Perempuan
“Dan segala sesuatu Kami ciptakan berpasang-pasangan supaya kamu mengingat kebesaran Allah.” (Q.S. Az-Zariyat: 49).
Perempuan diciptakan Allah berpasangan dengan lelaki untuk mendampinginya, demikian pula sebaliknya. Perempuan pastilah yang terbaik untuk mendampingi lelaki, demikian juga sebaliknya, karena tidak ada ciptaan Tuhan yang tidak sempurna dalam pontensinya mengemban tugas serta fungsi yang diharapkan darinya. Tanpa perempuan masa muda lelaki menjadi gersang, masa matangnya menjadi hampa, dan masa tuanya menjadi penyesalan.
Allah menciptakan perempuan – baik sebagai istri, ibu, atau anak – untuk dicintai dan dihormati, demikian pula sebaliknya.
Nabi Muhammad saw., bersabda: “Dicintakan oleh Allah buat aku dari apa yang terhidang di dunia ini, perempuan dan wewangian…” “Tidak ada yang menghormati perempuan kecuali seorang terhormat dan tidak ada yang menghinanya kecuali yang bejat.”
Mencintai perempuan adalah salah satu aspek fitrah manusia, dan karena itu semua rincian tuntunan Al-Qur’an dan Sunnah menyangkut perempuan, bahkan manusia, tercermin melalui prinsip di atas.
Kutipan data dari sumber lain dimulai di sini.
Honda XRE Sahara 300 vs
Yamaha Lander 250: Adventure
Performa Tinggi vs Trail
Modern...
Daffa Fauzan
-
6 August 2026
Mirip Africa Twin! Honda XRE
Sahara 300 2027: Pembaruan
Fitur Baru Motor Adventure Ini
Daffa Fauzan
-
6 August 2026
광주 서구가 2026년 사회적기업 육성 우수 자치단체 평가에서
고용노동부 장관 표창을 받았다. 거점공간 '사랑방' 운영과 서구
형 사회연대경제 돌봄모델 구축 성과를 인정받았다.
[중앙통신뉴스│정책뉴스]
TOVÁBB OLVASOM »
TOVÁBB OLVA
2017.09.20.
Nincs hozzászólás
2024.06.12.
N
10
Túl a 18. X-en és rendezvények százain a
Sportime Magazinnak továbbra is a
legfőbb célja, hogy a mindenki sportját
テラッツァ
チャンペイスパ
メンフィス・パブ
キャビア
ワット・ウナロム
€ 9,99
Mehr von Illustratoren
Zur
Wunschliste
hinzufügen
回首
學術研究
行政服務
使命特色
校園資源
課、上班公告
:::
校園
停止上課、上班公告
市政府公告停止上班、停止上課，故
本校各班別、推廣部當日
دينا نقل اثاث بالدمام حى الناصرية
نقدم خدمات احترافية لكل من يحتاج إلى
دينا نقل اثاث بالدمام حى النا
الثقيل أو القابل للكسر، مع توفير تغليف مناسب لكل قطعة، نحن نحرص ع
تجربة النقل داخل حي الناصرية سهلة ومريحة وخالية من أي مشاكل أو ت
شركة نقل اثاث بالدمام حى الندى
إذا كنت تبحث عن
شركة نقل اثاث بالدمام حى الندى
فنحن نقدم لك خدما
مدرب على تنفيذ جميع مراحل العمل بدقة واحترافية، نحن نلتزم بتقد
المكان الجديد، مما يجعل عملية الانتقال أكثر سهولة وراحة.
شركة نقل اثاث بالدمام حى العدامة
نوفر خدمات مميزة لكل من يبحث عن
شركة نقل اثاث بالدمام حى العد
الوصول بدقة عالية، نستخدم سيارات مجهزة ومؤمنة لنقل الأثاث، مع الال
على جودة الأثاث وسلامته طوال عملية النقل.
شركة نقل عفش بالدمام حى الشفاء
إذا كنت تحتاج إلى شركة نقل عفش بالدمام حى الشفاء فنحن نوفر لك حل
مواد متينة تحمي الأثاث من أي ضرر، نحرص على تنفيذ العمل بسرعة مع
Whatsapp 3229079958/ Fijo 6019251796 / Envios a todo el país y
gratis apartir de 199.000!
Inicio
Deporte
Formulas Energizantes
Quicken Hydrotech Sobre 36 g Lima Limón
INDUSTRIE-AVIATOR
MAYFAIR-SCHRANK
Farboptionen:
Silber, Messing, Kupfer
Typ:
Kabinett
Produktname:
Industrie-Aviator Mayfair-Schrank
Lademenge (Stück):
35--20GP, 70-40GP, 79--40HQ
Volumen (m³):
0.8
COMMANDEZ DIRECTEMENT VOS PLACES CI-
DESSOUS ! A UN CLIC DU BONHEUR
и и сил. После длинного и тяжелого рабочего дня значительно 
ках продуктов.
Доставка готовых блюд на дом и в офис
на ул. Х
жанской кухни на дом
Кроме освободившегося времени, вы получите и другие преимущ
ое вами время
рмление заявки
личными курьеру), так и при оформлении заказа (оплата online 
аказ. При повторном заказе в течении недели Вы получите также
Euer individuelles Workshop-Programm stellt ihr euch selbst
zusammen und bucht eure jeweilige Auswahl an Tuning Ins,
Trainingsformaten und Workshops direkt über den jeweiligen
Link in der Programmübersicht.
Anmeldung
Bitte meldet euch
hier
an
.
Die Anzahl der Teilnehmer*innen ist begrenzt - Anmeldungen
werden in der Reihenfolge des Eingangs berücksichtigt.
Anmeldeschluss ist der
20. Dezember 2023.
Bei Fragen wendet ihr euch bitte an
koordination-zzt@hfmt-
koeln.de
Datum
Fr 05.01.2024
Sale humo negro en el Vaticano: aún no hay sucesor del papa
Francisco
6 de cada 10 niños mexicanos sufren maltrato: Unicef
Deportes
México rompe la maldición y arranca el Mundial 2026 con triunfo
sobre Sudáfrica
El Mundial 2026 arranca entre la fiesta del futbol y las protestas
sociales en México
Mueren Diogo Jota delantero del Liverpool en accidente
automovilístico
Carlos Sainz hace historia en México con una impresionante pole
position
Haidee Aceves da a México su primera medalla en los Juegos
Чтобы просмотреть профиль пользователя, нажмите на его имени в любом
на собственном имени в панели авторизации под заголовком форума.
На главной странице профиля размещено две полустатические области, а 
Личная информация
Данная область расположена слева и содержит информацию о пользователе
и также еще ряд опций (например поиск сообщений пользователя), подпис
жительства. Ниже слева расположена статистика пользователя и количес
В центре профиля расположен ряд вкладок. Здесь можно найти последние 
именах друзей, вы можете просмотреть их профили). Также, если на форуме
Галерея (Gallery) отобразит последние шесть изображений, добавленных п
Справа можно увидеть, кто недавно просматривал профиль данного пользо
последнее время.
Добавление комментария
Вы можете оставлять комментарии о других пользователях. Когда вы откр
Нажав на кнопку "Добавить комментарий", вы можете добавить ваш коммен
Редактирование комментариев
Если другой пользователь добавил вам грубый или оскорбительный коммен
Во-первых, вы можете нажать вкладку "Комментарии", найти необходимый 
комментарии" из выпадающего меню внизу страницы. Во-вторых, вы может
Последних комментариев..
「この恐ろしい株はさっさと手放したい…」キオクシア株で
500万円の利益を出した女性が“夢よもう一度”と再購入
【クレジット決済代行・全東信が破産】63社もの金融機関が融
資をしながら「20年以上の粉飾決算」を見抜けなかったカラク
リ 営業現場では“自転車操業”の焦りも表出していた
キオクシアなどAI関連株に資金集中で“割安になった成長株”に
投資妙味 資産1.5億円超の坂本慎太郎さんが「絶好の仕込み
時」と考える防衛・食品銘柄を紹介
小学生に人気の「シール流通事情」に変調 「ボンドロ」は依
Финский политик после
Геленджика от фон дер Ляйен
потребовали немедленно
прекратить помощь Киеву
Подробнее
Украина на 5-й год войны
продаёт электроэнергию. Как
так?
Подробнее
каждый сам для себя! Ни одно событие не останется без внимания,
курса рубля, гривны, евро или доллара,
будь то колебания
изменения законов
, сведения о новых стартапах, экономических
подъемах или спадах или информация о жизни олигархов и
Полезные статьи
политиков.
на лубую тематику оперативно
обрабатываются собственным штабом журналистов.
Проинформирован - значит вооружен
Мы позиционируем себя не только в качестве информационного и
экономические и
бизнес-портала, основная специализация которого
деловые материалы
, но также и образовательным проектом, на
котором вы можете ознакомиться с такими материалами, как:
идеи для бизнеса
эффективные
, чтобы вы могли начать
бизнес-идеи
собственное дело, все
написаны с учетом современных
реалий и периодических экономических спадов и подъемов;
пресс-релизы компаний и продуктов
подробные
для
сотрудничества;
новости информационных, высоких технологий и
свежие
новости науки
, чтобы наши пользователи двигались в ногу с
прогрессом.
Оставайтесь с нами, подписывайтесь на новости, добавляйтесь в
Jangan pernah berkata bahwa asal kejadian lelaki lebih unggul ketimbang perempuan, sekali lagi jangan, karena kedua jenis itu diciptakan Min Nafsin Wâhidah/ dari jenis yang sama (Q.S. An-Nisaa’: 1) dan Min Dzakarin Wa Untsâ (Q.S. Al-Hujurat: 13), yakni lahir melalui seorang lelaki bersama seorang perempuan, yaitu hasil pertemuan sperma dan ovum.
Lelaki makhluk bersperma dan perempuan makhluk berovum, namun keliru bila dianggap bahwa keduanya seperti dua unit independen yang masing-masing berdiri sendiri. Tidak! Keduanyaa saling berkaitan, dan saling membutuhkan. Mereka (isteri) adalah pakaian untuk kamu dan kamupun (suami) adalah pakaian untuk mereka. (Q.S. Al-Baqarah: 187).
Allah telah menganugerahi keduanya potensi yang cukup, yang menjadikan keduanya mampu melaksanakan aneka kegiatan kemanusiaan yang umum dan khusus. Sehingga, kalau kehidupan di bumi didasari atas pilihan, keikhlasan, kesetiaan, kecerdasan berpikir dan kebenaran tingkah laku, maka kedua jenis manusia ini sama dalam bidang-bidang tersebut. Sesekali lelaki yang unggul, dan di kali lain perempuan. Dalam keberhasilan atau kegagalan, balasan baik atau buruk, masing-masing dapat memperolehnya. Begitu maksud Q.S. Ali-Imran: 195 dan An-Nisaa’: 124.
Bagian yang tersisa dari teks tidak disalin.